- WHAT TO PRODUCE
Would you write out the entries below, every one of them, exactly?

- EXTRACTED RECORDS

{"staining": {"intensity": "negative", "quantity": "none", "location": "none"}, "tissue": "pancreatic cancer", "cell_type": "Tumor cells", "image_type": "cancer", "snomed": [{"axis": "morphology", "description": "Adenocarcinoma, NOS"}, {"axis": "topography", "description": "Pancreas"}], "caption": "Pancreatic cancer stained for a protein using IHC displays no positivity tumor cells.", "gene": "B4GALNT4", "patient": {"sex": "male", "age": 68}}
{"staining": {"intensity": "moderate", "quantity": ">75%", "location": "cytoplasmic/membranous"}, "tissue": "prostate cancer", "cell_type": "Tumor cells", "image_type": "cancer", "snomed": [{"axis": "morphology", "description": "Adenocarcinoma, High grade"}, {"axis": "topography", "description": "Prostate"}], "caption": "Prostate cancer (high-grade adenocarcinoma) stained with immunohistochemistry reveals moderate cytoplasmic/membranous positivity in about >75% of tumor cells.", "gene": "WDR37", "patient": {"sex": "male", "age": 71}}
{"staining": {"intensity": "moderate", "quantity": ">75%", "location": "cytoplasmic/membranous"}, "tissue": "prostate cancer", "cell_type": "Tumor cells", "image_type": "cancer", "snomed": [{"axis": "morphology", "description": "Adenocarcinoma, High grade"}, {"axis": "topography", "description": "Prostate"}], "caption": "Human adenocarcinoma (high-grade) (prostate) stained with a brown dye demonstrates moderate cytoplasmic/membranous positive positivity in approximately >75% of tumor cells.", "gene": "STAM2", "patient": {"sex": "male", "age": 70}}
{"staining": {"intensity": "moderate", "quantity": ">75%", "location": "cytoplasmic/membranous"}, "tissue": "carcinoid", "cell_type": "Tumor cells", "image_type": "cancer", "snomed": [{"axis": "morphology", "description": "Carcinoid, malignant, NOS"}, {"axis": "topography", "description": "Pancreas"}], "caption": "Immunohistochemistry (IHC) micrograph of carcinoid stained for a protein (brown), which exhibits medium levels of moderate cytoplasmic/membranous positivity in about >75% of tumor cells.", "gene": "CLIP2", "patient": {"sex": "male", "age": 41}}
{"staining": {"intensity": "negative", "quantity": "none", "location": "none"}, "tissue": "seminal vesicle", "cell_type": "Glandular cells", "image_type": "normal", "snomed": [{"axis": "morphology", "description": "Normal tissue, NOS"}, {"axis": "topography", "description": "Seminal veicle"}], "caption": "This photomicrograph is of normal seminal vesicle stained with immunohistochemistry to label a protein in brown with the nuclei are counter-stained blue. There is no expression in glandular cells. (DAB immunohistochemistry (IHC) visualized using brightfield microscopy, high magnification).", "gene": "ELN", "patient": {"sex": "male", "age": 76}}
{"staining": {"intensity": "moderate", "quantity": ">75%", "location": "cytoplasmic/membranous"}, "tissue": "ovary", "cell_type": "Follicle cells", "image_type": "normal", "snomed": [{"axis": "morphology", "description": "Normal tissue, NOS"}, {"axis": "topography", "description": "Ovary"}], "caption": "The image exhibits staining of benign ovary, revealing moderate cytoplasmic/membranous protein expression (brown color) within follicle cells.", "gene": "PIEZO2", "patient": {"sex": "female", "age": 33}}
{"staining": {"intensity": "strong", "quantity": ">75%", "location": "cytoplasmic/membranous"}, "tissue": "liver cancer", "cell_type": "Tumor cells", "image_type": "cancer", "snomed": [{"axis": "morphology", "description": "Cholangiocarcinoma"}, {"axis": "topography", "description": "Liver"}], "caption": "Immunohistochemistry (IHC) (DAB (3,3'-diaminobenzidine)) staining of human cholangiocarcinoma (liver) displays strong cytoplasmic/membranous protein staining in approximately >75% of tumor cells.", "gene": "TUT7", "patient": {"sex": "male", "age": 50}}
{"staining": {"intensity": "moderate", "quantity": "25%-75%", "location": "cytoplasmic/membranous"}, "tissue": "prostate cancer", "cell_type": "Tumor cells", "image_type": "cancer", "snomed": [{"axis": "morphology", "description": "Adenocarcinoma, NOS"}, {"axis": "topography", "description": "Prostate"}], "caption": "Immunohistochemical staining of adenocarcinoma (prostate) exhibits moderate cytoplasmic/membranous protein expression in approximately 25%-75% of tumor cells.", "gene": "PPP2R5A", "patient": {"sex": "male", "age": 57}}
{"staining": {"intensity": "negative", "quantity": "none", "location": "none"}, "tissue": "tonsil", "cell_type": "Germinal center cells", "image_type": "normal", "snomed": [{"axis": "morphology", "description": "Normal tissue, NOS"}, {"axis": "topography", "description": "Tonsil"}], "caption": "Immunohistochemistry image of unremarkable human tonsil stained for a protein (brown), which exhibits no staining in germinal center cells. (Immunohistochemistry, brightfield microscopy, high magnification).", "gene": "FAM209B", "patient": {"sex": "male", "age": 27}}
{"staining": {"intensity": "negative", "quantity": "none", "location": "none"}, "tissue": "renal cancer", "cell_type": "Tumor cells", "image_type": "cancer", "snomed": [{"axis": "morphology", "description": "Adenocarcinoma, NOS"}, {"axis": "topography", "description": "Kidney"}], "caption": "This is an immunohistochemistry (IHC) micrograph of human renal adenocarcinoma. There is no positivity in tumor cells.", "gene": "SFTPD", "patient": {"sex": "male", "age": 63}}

- WORKED SOLUTION
{"staining": {"intensity": "negative", "quantity": "none", "location": "none"}, "tissue": "pancreatic cancer", "cell_type": "Tumor cells", "image_type": "cancer", "snomed": [{"axis": "morphology", "description": "Adenocarcinoma, NOS"}, {"axis": "topography", "description": "Pancreas"}], "caption": "Pancreatic cancer stained for a protein using IHC displays no positivity tumor cells.", "gene": "B4GALNT4", "patient": {"sex": "male", "age": 68}}
{"staining": {"intensity": "moderate", "quantity": ">75%", "location": "cytoplasmic/membranous"}, "tissue": "prostate cancer", "cell_type": "Tumor cells", "image_type": "cancer", "snomed": [{"axis": "morphology", "description": "Adenocarcinoma, High grade"}, {"axis": "topography", "description": "Prostate"}], "caption": "Prostate cancer (high-grade adenocarcinoma) stained with immunohistochemistry reveals moderate cytoplasmic/membranous positivity in about >75% of tumor cells.", "gene": "WDR37", "patient": {"sex": "male", "age": 71}}
{"staining": {"intensity": "moderate", "quantity": ">75%", "location": "cytoplasmic/membranous"}, "tissue": "prostate cancer", "cell_type": "Tumor cells", "image_type": "cancer", "snomed": [{"axis": "morphology", "description": "Adenocarcinoma, High grade"}, {"axis": "topography", "description": "Prostate"}], "caption": "Human adenocarcinoma (high-grade) (prostate) stained with a brown dye demonstrates moderate cytoplasmic/membranous positive positivity in approximately >75% of tumor cells.", "gene": "STAM2", "patient": {"sex": "male", "age": 70}}
{"staining": {"intensity": "moderate", "quantity": ">75%", "location": "cytoplasmic/membranous"}, "tissue": "carcinoid", "cell_type": "Tumor cells", "image_type": "cancer", "snomed": [{"axis": "morphology", "description": "Carcinoid, malignant, NOS"}, {"axis": "topography", "description": "Pancreas"}], "caption": "Immunohistochemistry (IHC) micrograph of carcinoid stained for a protein (brown), which exhibits medium levels of moderate cytoplasmic/membranous positivity in about >75% of tumor cells.", "gene": "CLIP2", "patient": {"sex": "male", "age": 41}}
{"staining": {"intensity": "negative", "quantity": "none", "location": "none"}, "tissue": "seminal vesicle", "cell_type": "Glandular cells", "image_type": "normal", "snomed": [{"axis": "morphology", "description": "Normal tissue, NOS"}, {"axis": "topography", "description": "Seminal veicle"}], "caption": "This photomicrograph is of normal seminal vesicle stained with immunohistochemistry to label a protein in brown with the nuclei are counter-stained blue. There is no expression in glandular cells. (DAB immunohistochemistry (IHC) visualized using brightfield microscopy, high magnification).", "gene": "ELN", "patient": {"sex": "male", "age": 76}}
{"staining": {"intensity": "moderate", "quantity": ">75%", "location": "cytoplasmic/membranous"}, "tissue": "ovary", "cell_type": "Follicle cells", "image_type": "normal", "snomed": [{"axis": "morphology", "description": "Normal tissue, NOS"}, {"axis": "topography", "description": "Ovary"}], "caption": "The image exhibits staining of benign ovary, revealing moderate cytoplasmic/membranous protein expression (brown color) within follicle cells.", "gene": "PIEZO2", "patient": {"sex": "female", "age": 33}}
{"staining": {"intensity": "strong", "quantity": ">75%", "location": "cytoplasmic/membranous"}, "tissue": "liver cancer", "cell_type": "Tumor cells", "image_type": "cancer", "snomed": [{"axis": "morphology", "description": "Cholangiocarcinoma"}, {"axis": "topography", "description": "Liver"}], "caption": "Immunohistochemistry (IHC) (DAB (3,3'-diaminobenzidine)) staining of human cholangiocarcinoma (liver) displays strong cytoplasmic/membranous protein staining in approximately >75% of tumor cells.", "gene": "TUT7", "patient": {"sex": "male", "age": 50}}
{"staining": {"intensity": "moderate", "quantity": "25%-75%", "location": "cytoplasmic/membranous"}, "tissue": "prostate cancer", "cell_type": "Tumor cells", "image_type": "cancer", "snomed": [{"axis": "morphology", "description": "Adenocarcinoma, NOS"}, {"axis": "topography", "description": "Prostate"}], "caption": "Immunohistochemical staining of adenocarcinoma (prostate) exhibits moderate cytoplasmic/membranous protein expression in approximately 25%-75% of tumor cells.", "gene": "PPP2R5A", "patient": {"sex": "male", "age": 57}}
{"staining": {"intensity": "negative", "quantity": "none", "location": "none"}, "tissue": "tonsil", "cell_type": "Germinal center cells", "image_type": "normal", "snomed": [{"axis": "morphology", "description": "Normal tissue, NOS"}, {"axis": "topography", "description": "Tonsil"}], "caption": "Immunohistochemistry image of unremarkable human tonsil stained for a protein (brown), which exhibits no staining in germinal center cells. (Immunohistochemistry, brightfield microscopy, high magnification).", "gene": "FAM209B", "patient": {"sex": "male", "age": 27}}
{"staining": {"intensity": "negative", "quantity": "none", "location": "none"}, "tissue": "renal cancer", "cell_type": "Tumor cells", "image_type": "cancer", "snomed": [{"axis": "morphology", "description": "Adenocarcinoma, NOS"}, {"axis": "topography", "description": "Kidney"}], "caption": "This is an immunohistochemistry (IHC) micrograph of human renal adenocarcinoma. There is no positivity in tumor cells.", "gene": "SFTPD", "patient": {"sex": "male", "age": 63}}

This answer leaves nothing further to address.